**PASSAGE:**
★ ★ ★ ★
Did the rainy month send FMB down the river?

February 3, 2016
By John Morton - Editor (jmorton@breezenewspapers.com) , Fort Myers Beach Bulletin, Fort Myers Beach Observer

January 2016 is in the books, but as forgettable as it was it won't soon be forgotten.

It started with 83 degrees New Year's Day on Fort Myers Beach, but by its end the month had endured a record 14.16 inches of rainfall, including flooding that in many areas on Jan. 28 finally saw water reach over Estero Boulevard's crown and go all the way across.

The town was the wettest of all Lee County municipalities last month, and saw two days (Jan. 15 and Jan. 27) that had rainfall exceed 3 inches.

Article Photos

Road workers on Estero Boulevard had to toil alongside standing water throughout much of the month, including a rainy Jan. 28 while installing a waterline connection across from Gulf Beach Road.

And twice winds neared hurricane levels, with a suspected waterspout doing damage on Jan. 9.

All this was coupled with a cold spell that sent low temperatures hovering close to the 30s for about a week, with lows reaching 41 and 42 on consecutive days.

Then there was the ongoing construction-related car congestion that often has cars at a standstill, not only on the island, but backed up to Summerlin Road.

So, has Fort Myers Beach received a black eye in the view of its visitors?

"No, it's just the way it is. And it's still better than being in northeastern Indiana," said first-time visitor Judy Troll, who was bundled up to her chin during the noon hour on Jan. 28 while browsing the Santini Plaza market with friend Kay Armstrong.

"Your beach is so nice here, and that's what counts most," said Armstrong. "We're here through Feb. 29, so we're certain it will improve."

And it did, as warm temperatures broke through last weekend for the month's final two days - almost as if to apologize.

"We forgive," said Armstrong.

Bud Nocera, president of the Fort Myers Beach Area Chamber of Commerce, believes tourists are giving the town a mulligan.

"We haven't heard anything from our visitors about the rain - I'm certain they understand this is an anomaly for January and is due to this being an El Nino year," he said. "And our accommodations are reporting that not only was this a good January and they're going into the season strong, but they're already seeing reservations for next year."
★ ★ ★ ★
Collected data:
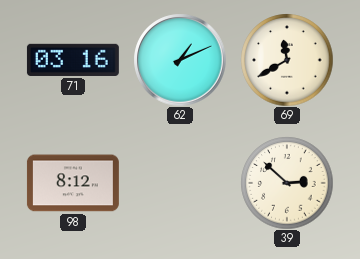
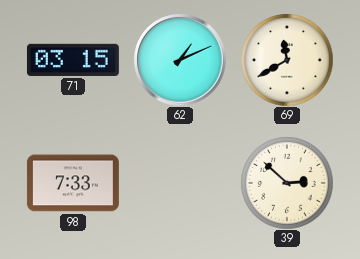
71: 03:16 -> 03:15
98: 8:12 -> 7:33
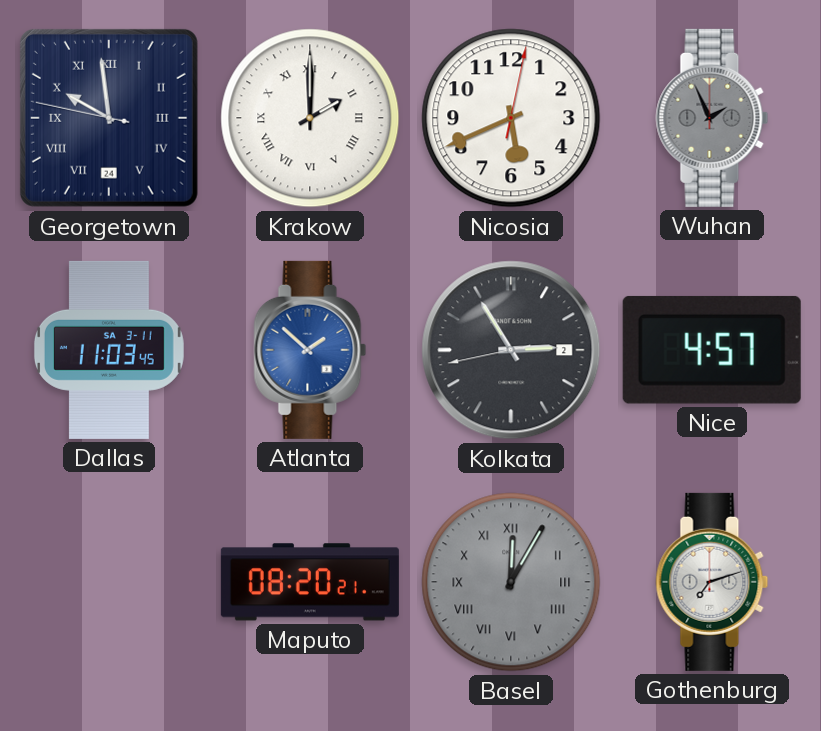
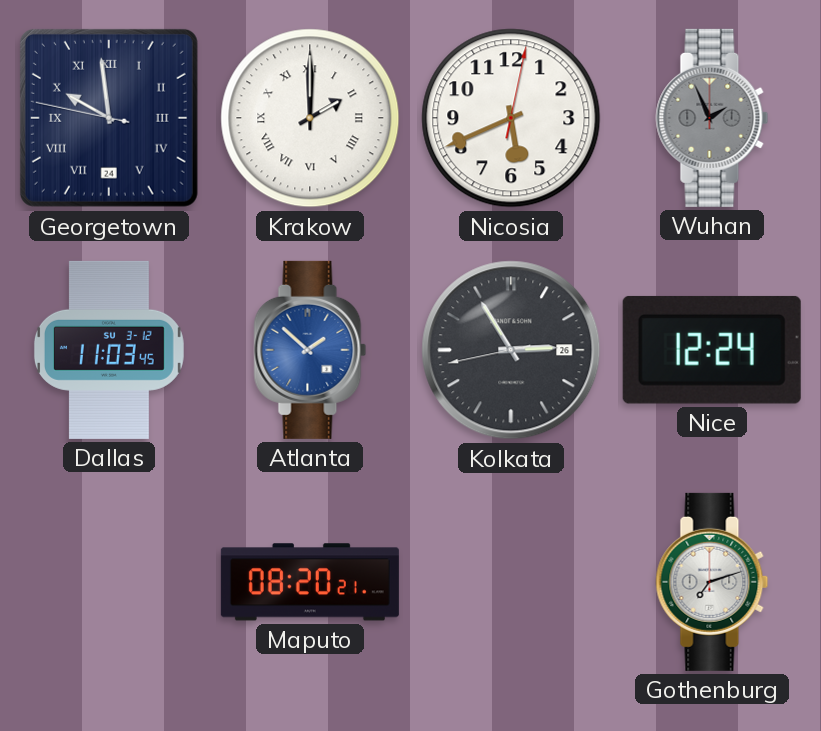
Dallas date: SA 3-11 -> SU 3-12
Kolkata date: 2 -> 26
Nice: 4:57 -> 12:24
Basel: 12:05 -> none
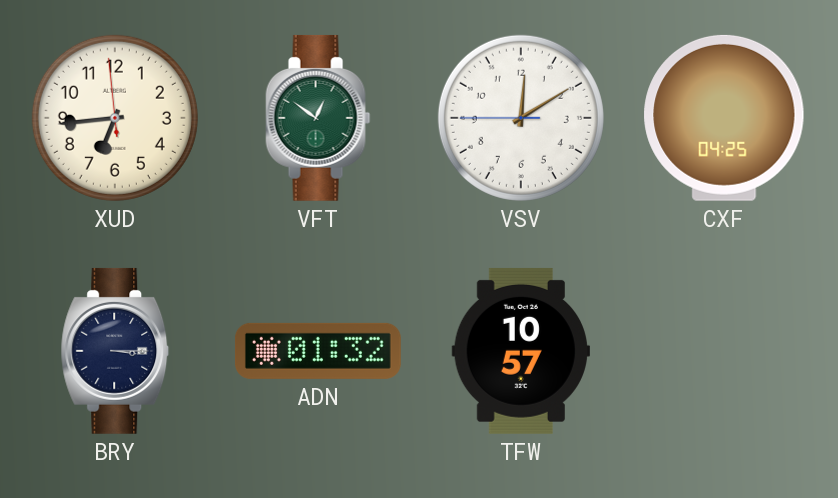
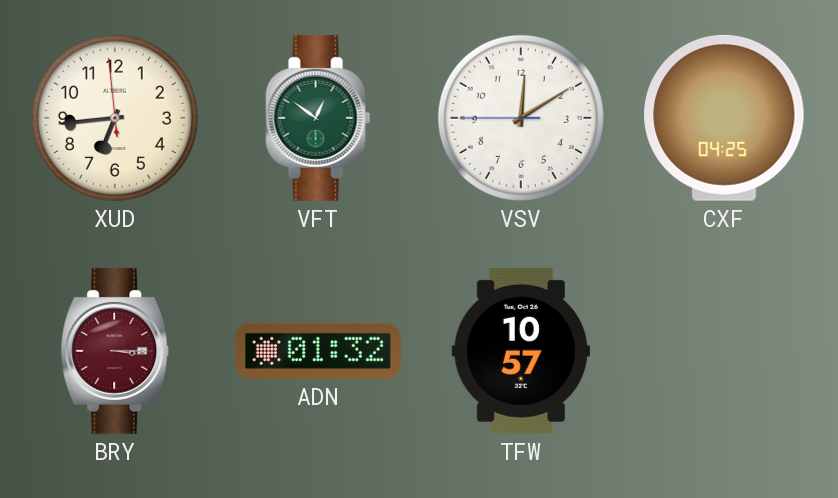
BRY dial: navy -> burgundy
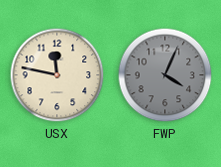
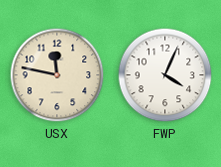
FWP dial: grey -> white
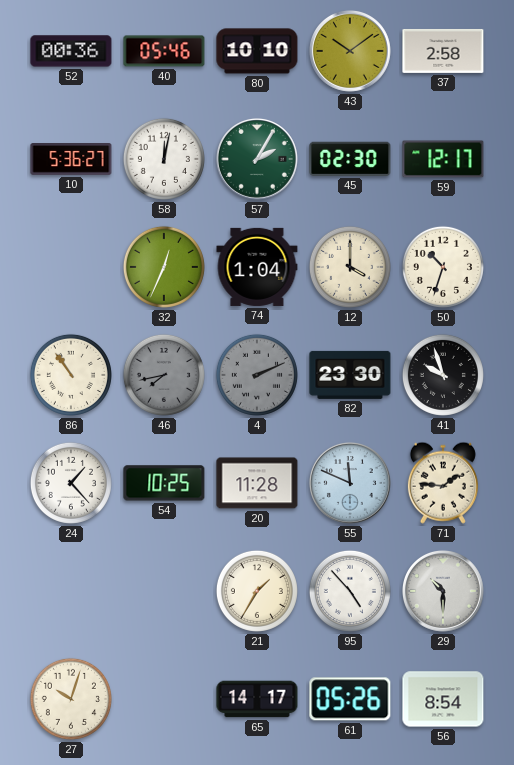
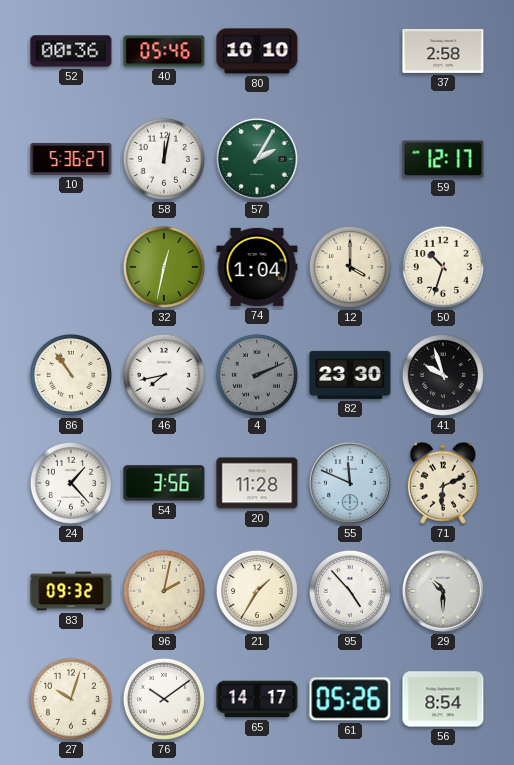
43: 10:09 -> none
45: 02:30 -> none
32: 12:34 -> 12:32
46 dial: grey -> white
54: 10:25 -> 3:56
71: 1:46 -> 6:11
83: none -> 09:32
96: none -> 2:02
76: none -> 10:09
★ ★ ★ ★
**TASK LIST:**
#1 In the article about Fort Myers Beach's rainy January, on which two dates did rainfall exceed 3 inches?
#2 Repeat the stretch of the Fort Myers Beach article from "Then there was" through "of its visitors?".

**WRITTEN RESPONSES:**
#1 Jan. 15 and Jan. 27.

#2
Then there was the ongoing construction-related car congestion that often has cars at a standstill, not only on the island, but backed up to Summerlin Road.

So, has Fort Myers Beach received a black eye in the view of its visitors?